How do I tell if a sample data is roughly normal? (Normal Probability Plots) I don't understand why this graph shows that the data set is roughly normal:

I can see that the points are evenly spread out below and above the line, but why does that make the data approximately normal? 
I'm also having trouble understanding where this formula comes from which describes the area under the standard normal curve to the left of $f_i$: $f_i = \frac{i-0.375}{n+0.25}$ where $i$ is the index of the arranged sample data and $n$ is the number of observations. Answering either question is fine. 

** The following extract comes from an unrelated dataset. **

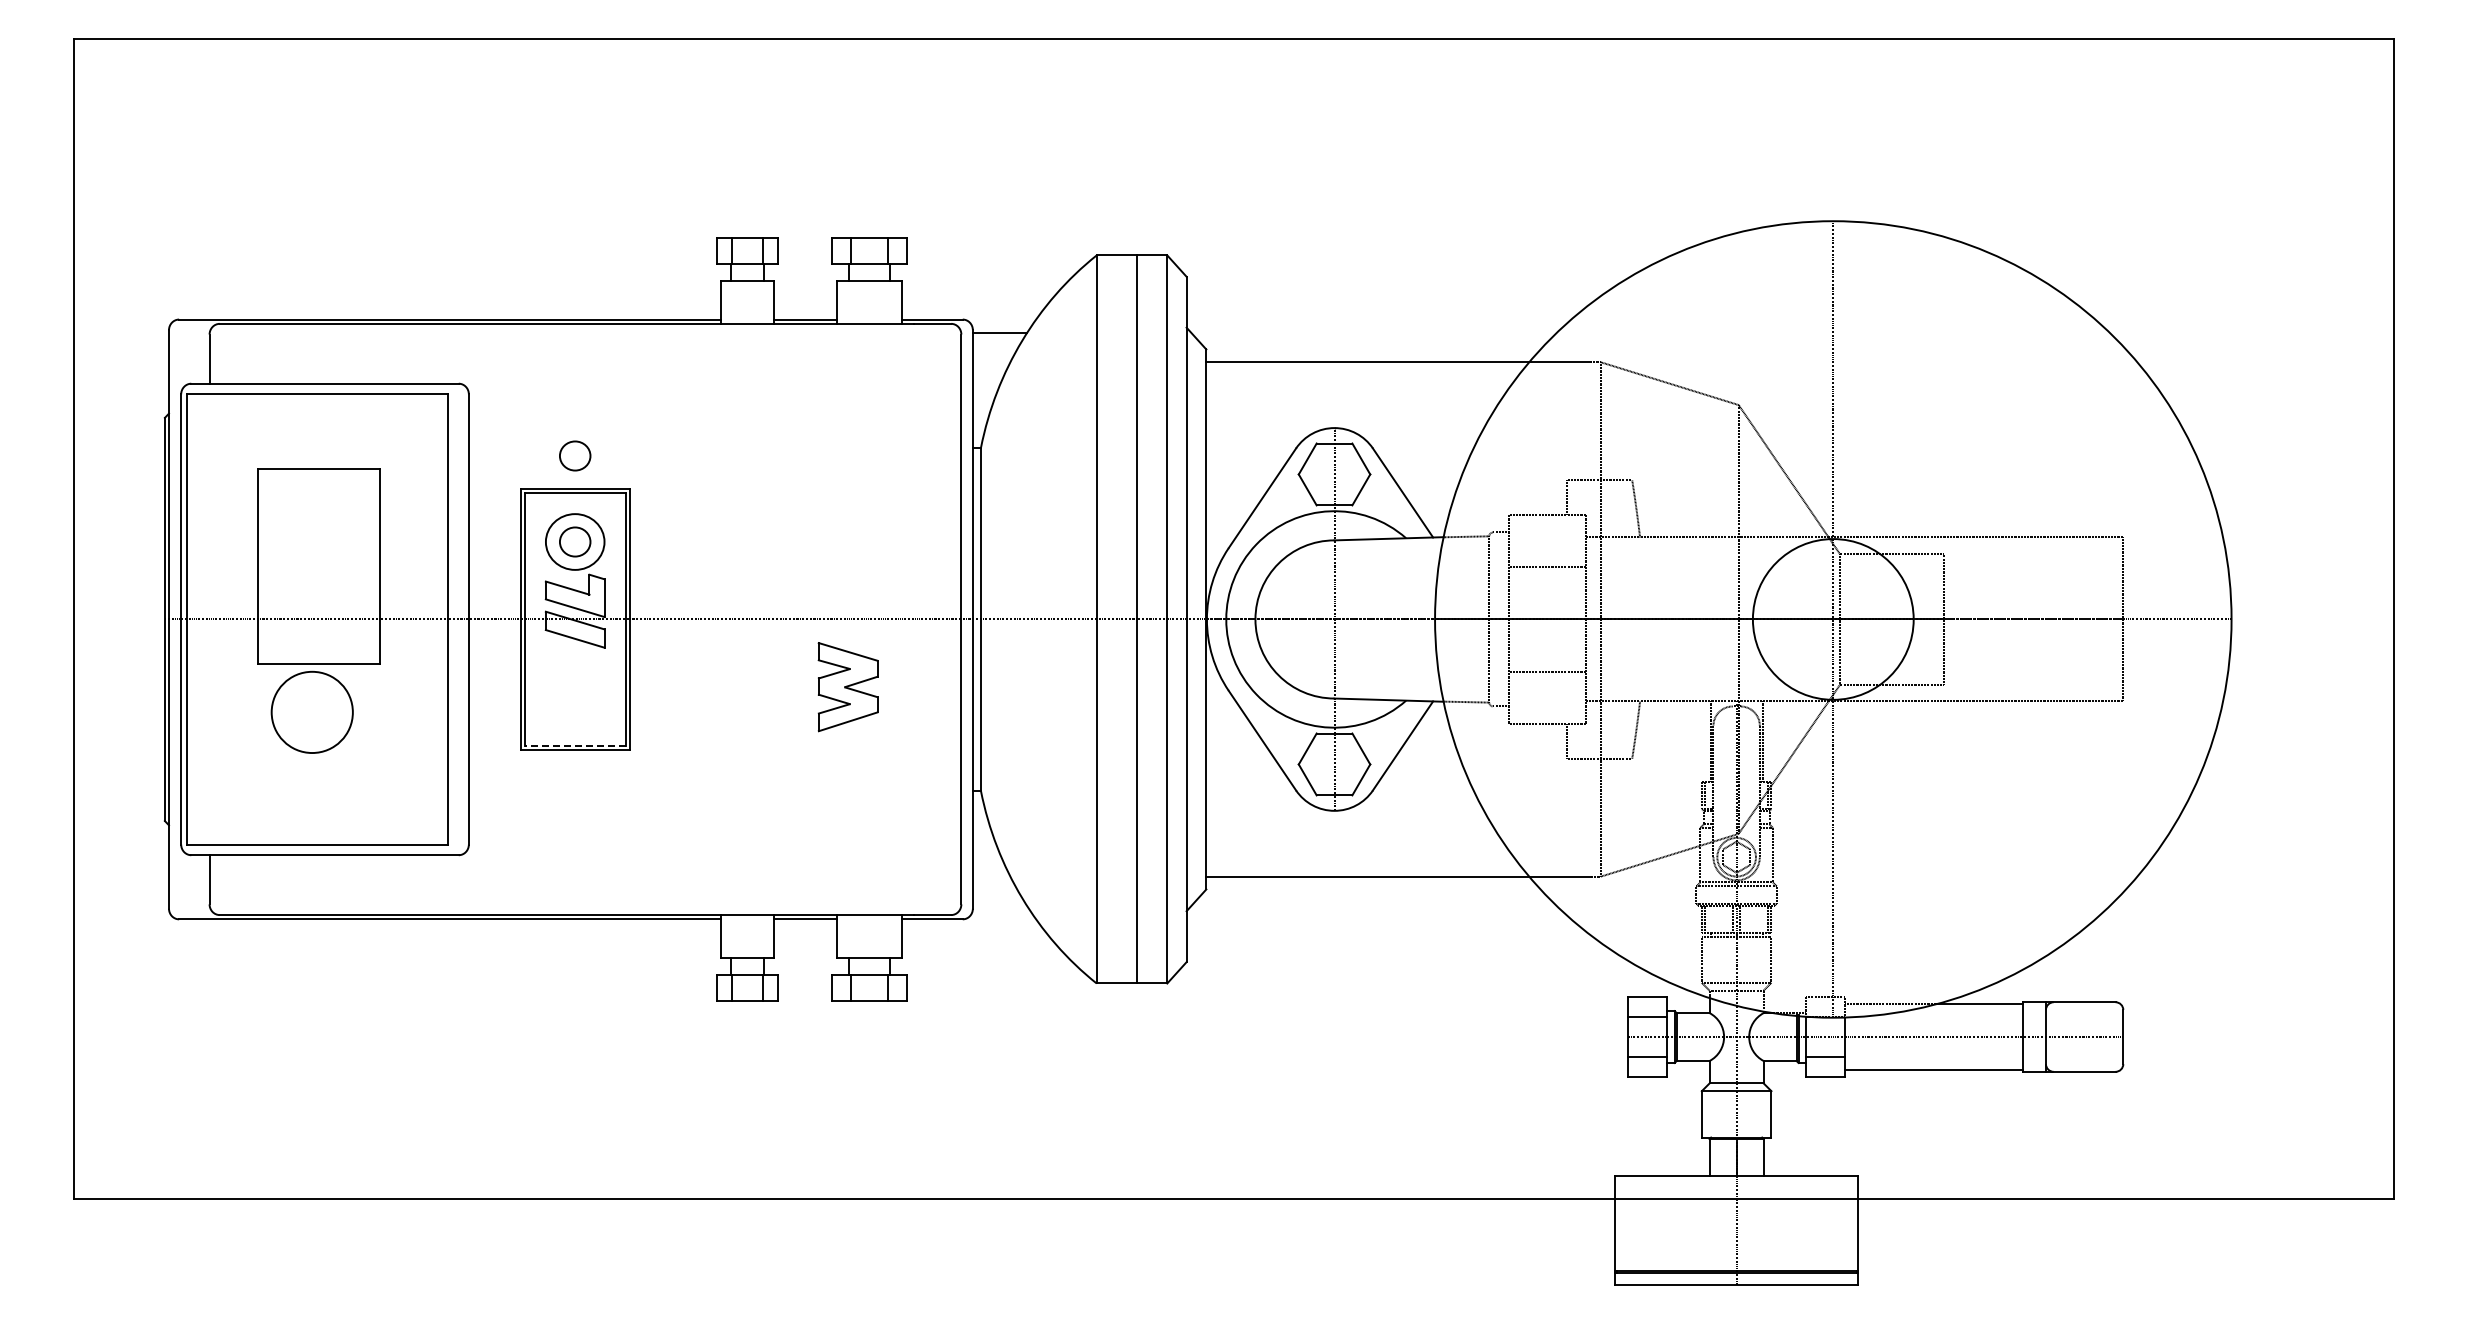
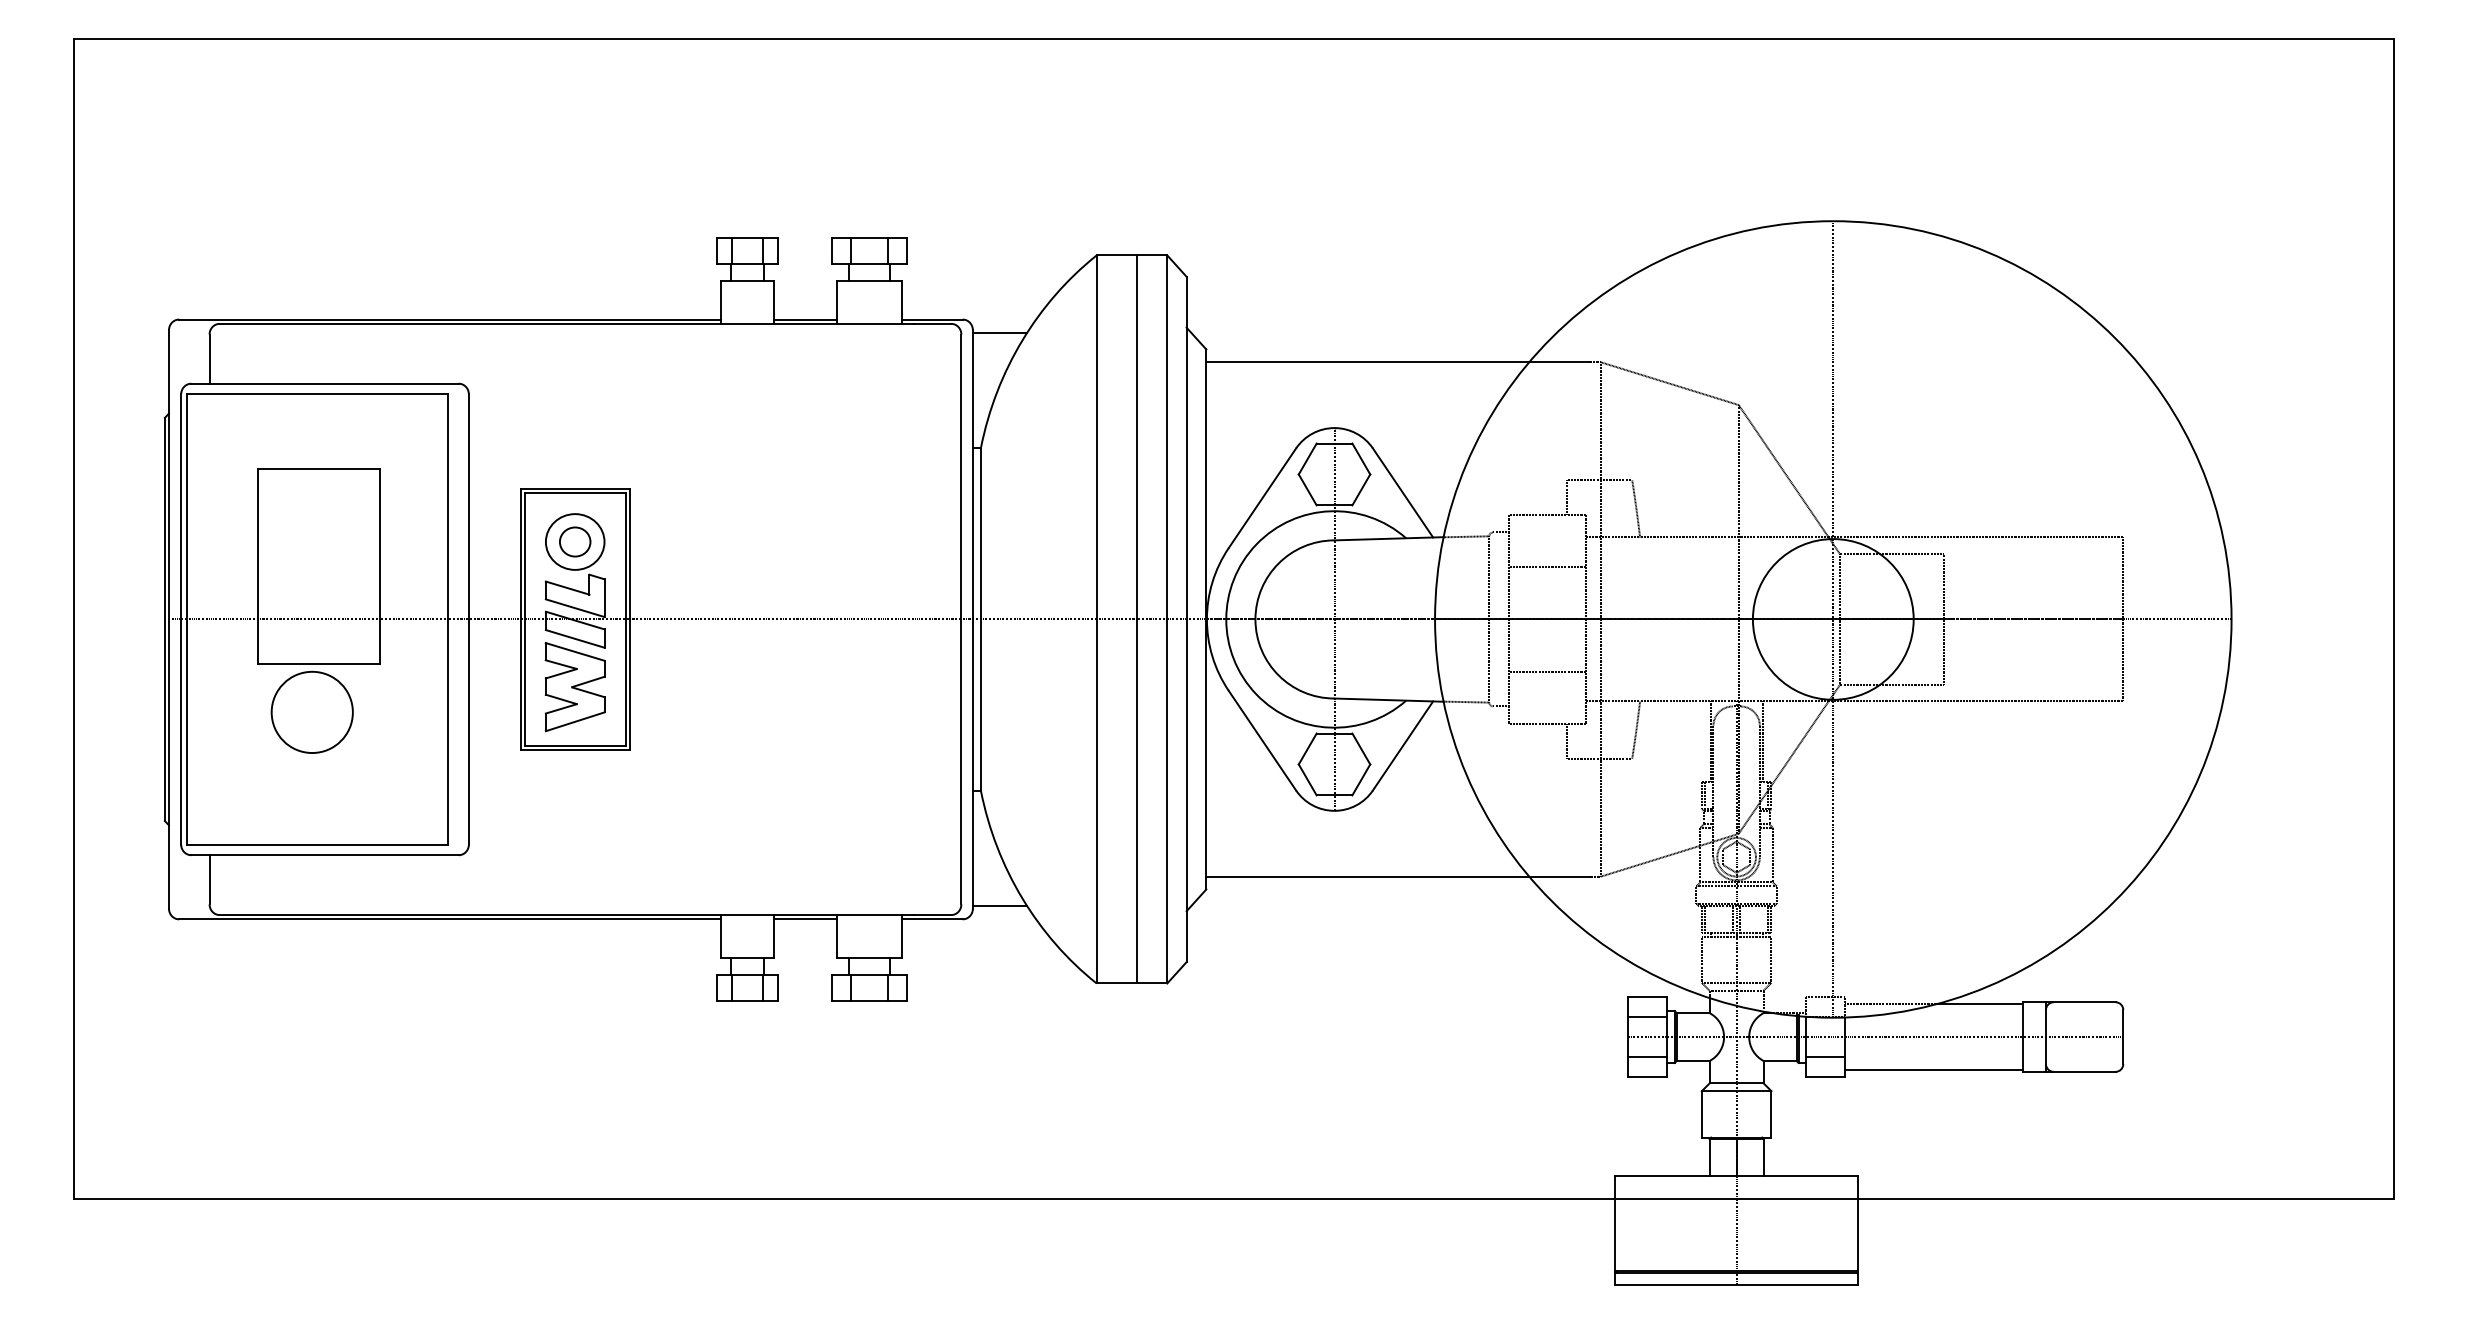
part at (575, 455): present -> none
part at (847, 687) position: (847, 687) -> (574, 687)
line at (575, 745): dashed -> solid
line at (999, 905): none -> present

 A: I'm guessing this is a normal probability plot, which is designed so that if a normally distributed dataset is plotted on it, it will appear as the solid diagonal line in your image. The particular dataset that is plotted on the graph above is close to the solid line, so it is approximately normal.
A: The data is roghly normal in that it falls around the line and within the confidence bands. However, there is some correlation in the errors about the line that suggests it may be heavy tailed (i.e., the S-pattern). At 19 points, there just isnt enough data to make this "significant", but I'd guess more data may show a heavy tailed distributon, but the normal wouldn't be too far off.
To get a feel for what normal probability plots should look like for actual normal data, simulate some data (of various sample sizes e.g., 5, 20, 50, 100 points) from a normal distribution and run this exact same plot on it using a statisical package. You'll see what they look like when you know the data are normal. This should help your intuition, as distribution fitting is very visual.